(Data extract)
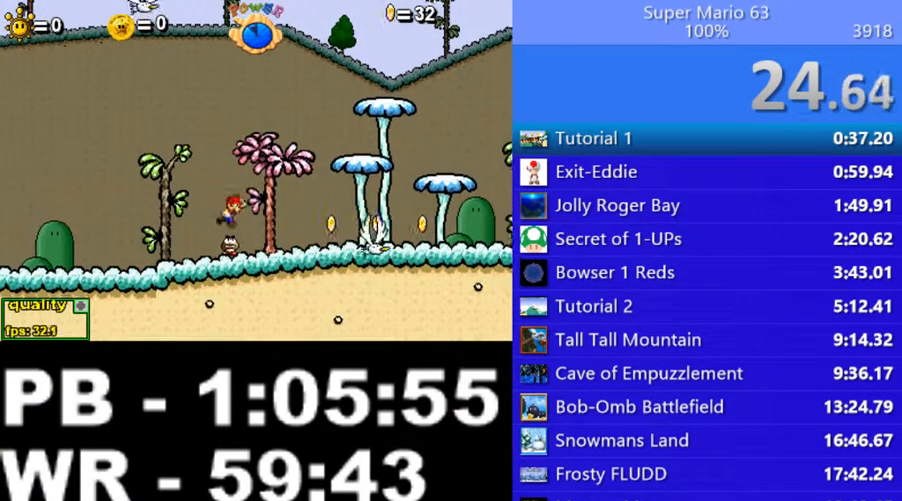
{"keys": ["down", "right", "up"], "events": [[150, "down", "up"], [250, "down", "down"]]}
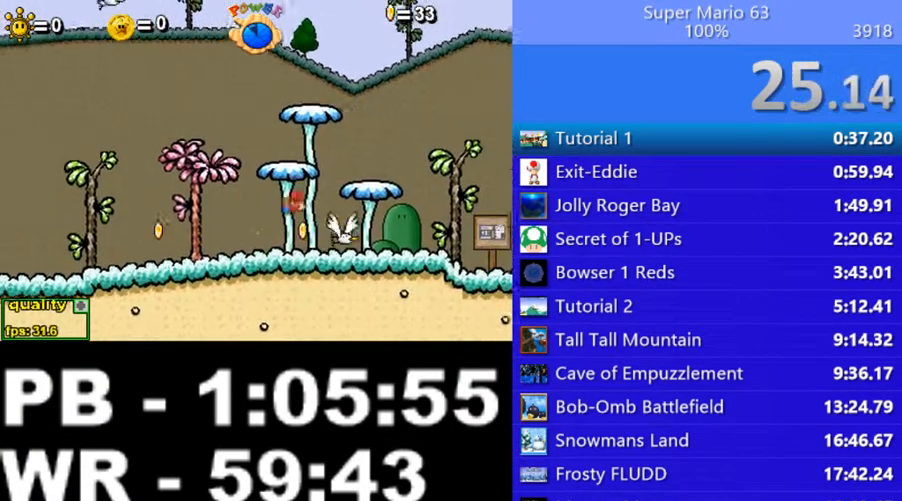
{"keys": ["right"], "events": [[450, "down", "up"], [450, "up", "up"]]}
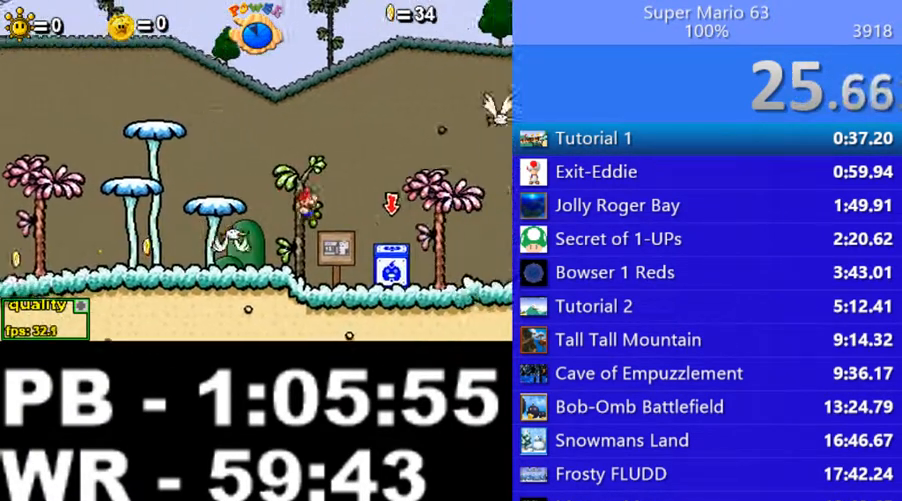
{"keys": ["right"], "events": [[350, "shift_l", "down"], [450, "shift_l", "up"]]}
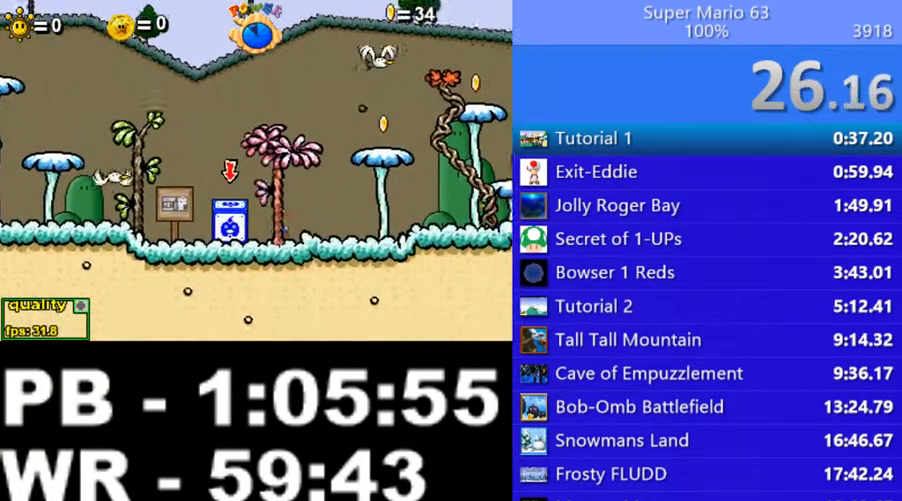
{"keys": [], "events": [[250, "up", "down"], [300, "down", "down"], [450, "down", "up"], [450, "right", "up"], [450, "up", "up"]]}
(End Data extract)
■ **Problem details**
Copy out nothing but text: transcribe the listing exactly and skip each picture.

■ **Response for this exercise**
{"keys": ["down", "right", "up"], "events": [[150, "down", "up"], [250, "down", "down"]]}
{"keys": ["right"], "events": [[450, "down", "up"], [450, "up", "up"]]}
{"keys": ["right"], "events": [[350, "shift_l", "down"], [450, "shift_l", "up"]]}
{"keys": [], "events": [[250, "up", "down"], [300, "down", "down"], [450, "down", "up"], [450, "right", "up"], [450, "up", "up"]]}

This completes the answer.